■ Activity
Below are entries to reproduce exactly, apart from their pictures.

■ Extracted entries
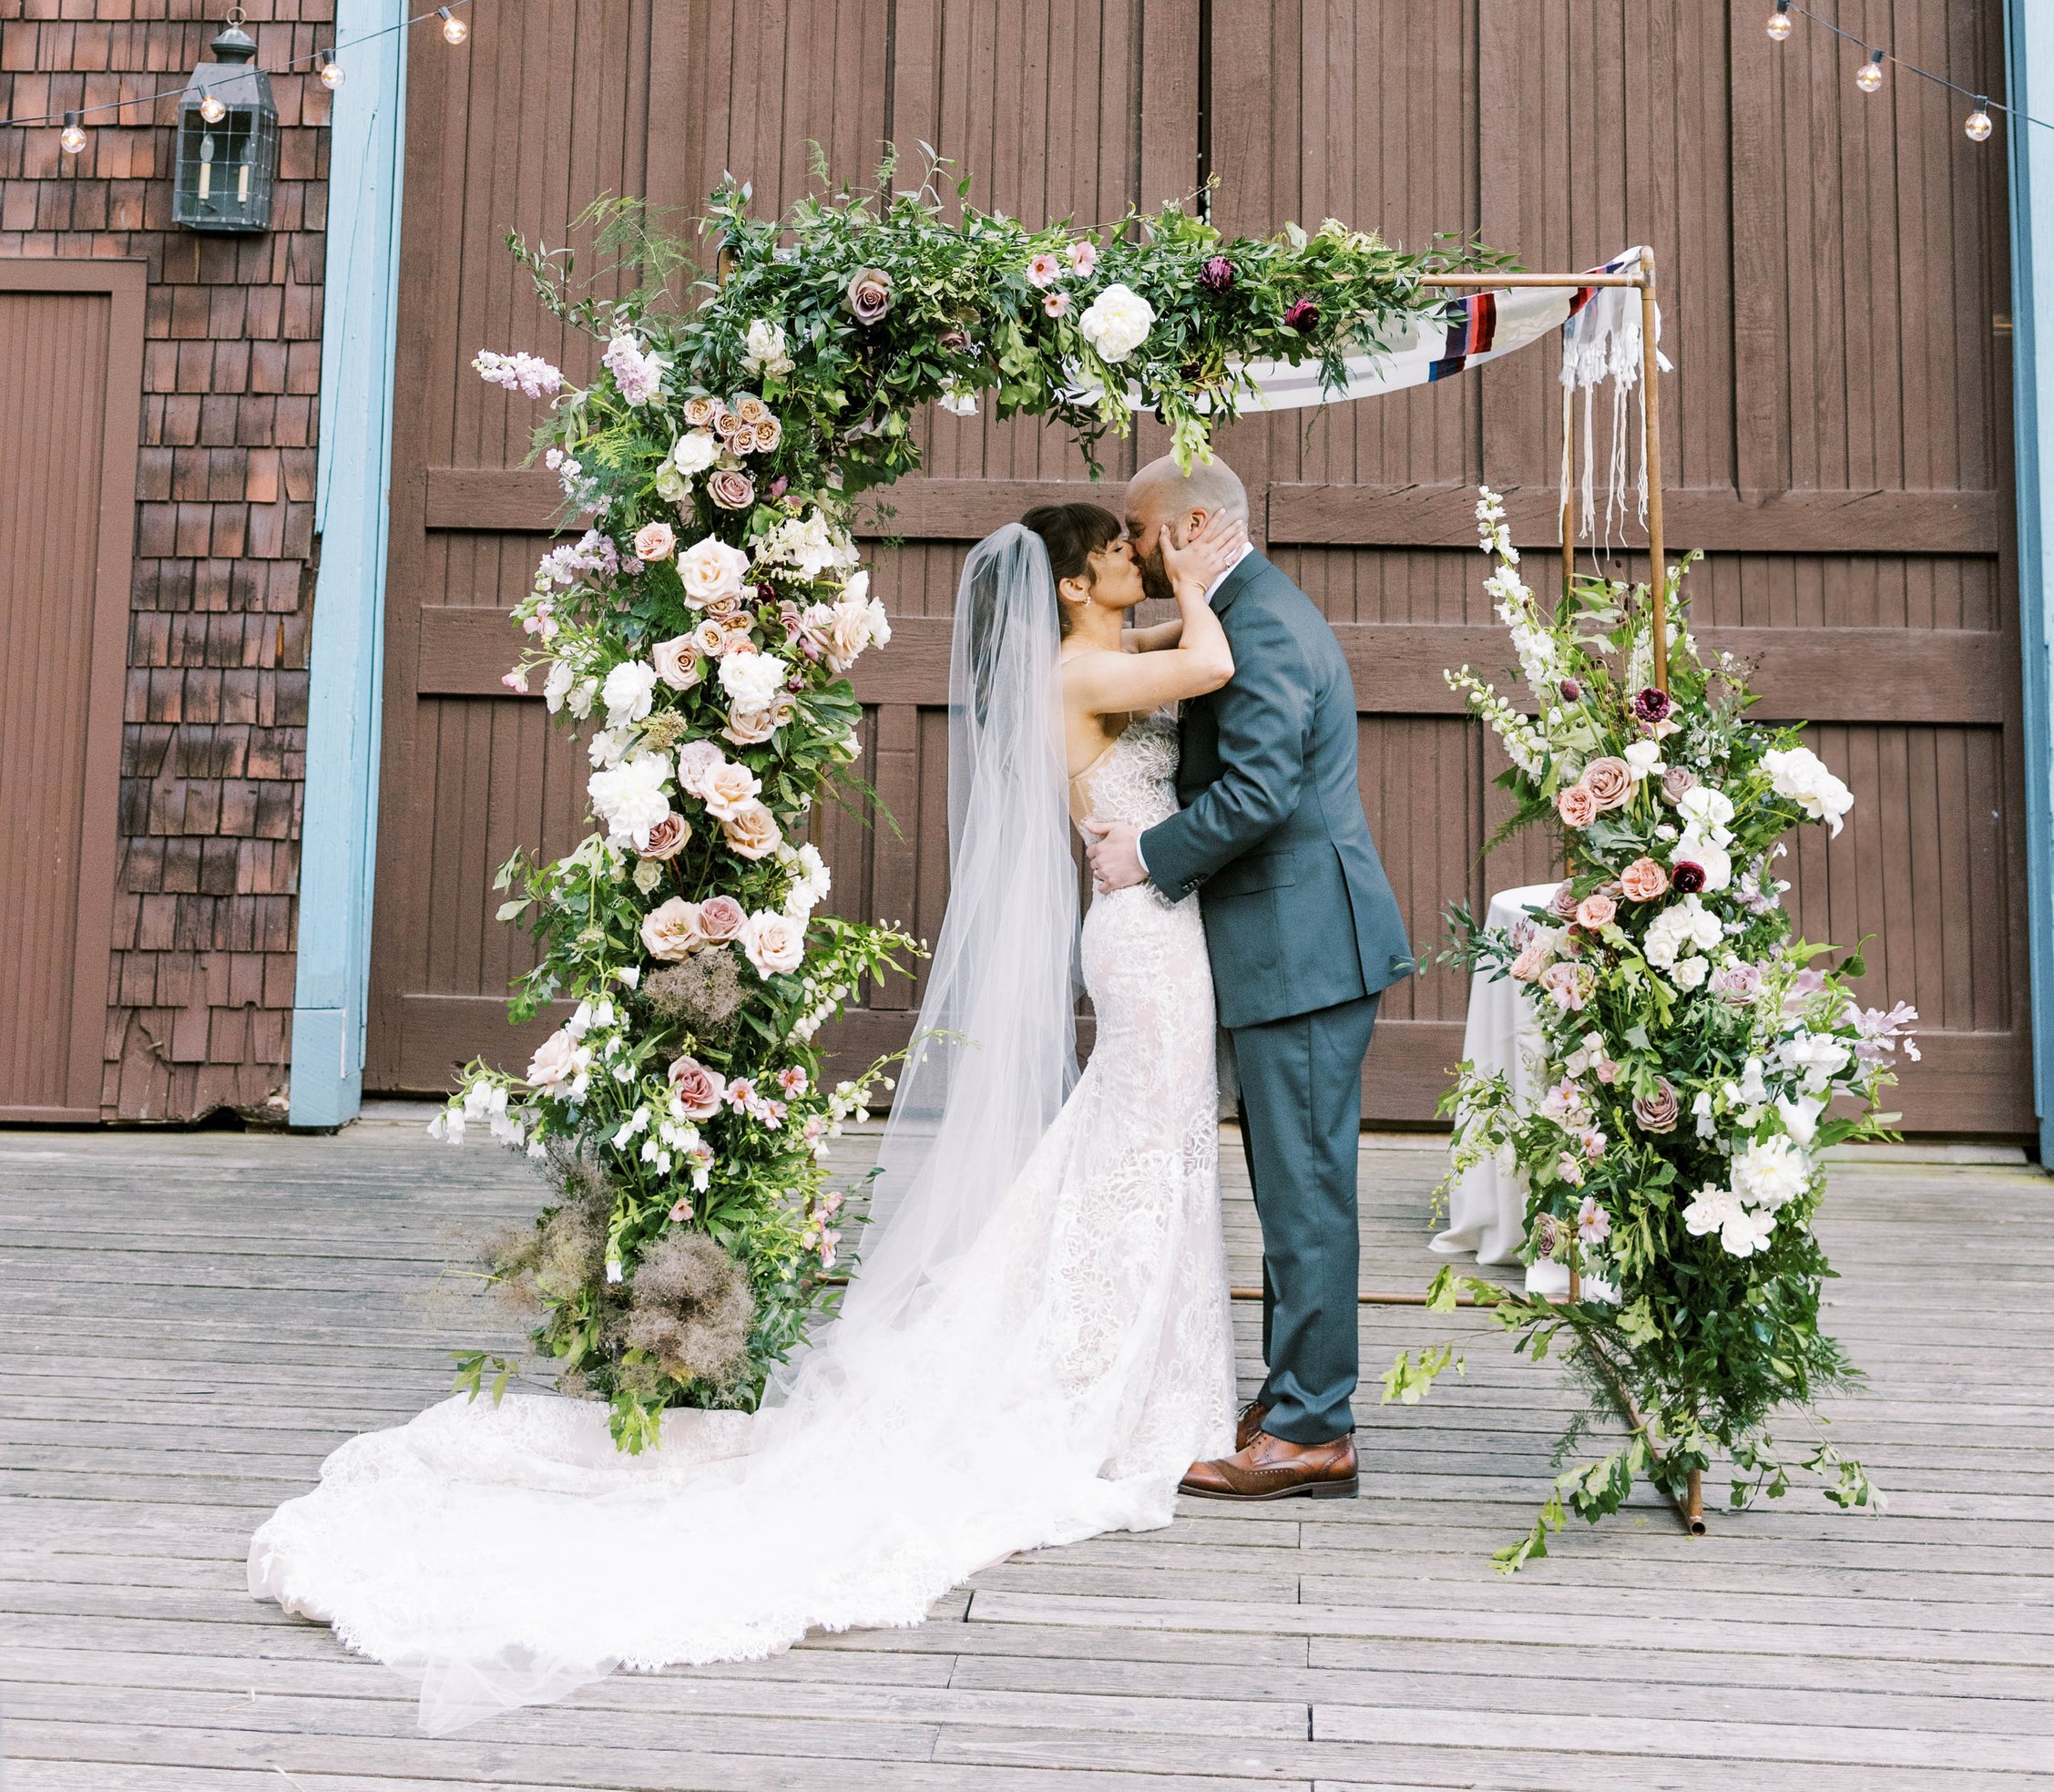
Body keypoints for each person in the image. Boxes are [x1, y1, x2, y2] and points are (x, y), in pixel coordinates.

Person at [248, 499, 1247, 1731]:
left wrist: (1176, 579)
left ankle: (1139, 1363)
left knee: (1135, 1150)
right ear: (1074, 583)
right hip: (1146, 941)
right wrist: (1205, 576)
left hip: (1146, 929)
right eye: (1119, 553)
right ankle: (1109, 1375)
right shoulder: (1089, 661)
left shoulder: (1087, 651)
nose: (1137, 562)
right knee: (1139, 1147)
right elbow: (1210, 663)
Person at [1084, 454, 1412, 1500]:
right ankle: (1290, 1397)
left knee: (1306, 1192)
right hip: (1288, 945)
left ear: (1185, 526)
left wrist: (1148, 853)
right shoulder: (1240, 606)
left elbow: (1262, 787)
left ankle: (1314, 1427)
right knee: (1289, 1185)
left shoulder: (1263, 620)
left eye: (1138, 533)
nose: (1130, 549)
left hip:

■ Solution to this problem
Body keypoints for each person in the image. Boxes are [x1, y1, x2, y2] and points are (x, y), in pixel coordinates.

Person at [248, 499, 1247, 1731]:
left wrist: (1176, 579)
left ankle: (1139, 1363)
left knee: (1135, 1150)
right ear: (1074, 583)
right hip: (1146, 941)
right wrist: (1205, 576)
left hip: (1146, 929)
right eye: (1119, 553)
right ankle: (1109, 1375)
right shoulder: (1089, 661)
left shoulder: (1087, 651)
nose: (1137, 562)
right knee: (1139, 1147)
right elbow: (1210, 663)
Person at [1084, 454, 1412, 1500]:
right ankle: (1290, 1397)
left knee: (1306, 1192)
right hip: (1288, 945)
left ear: (1185, 526)
left wrist: (1148, 853)
right shoulder: (1240, 606)
left elbow: (1262, 787)
left ankle: (1314, 1427)
right knee: (1289, 1185)
left shoulder: (1263, 620)
left eye: (1138, 533)
nose: (1130, 549)
left hip:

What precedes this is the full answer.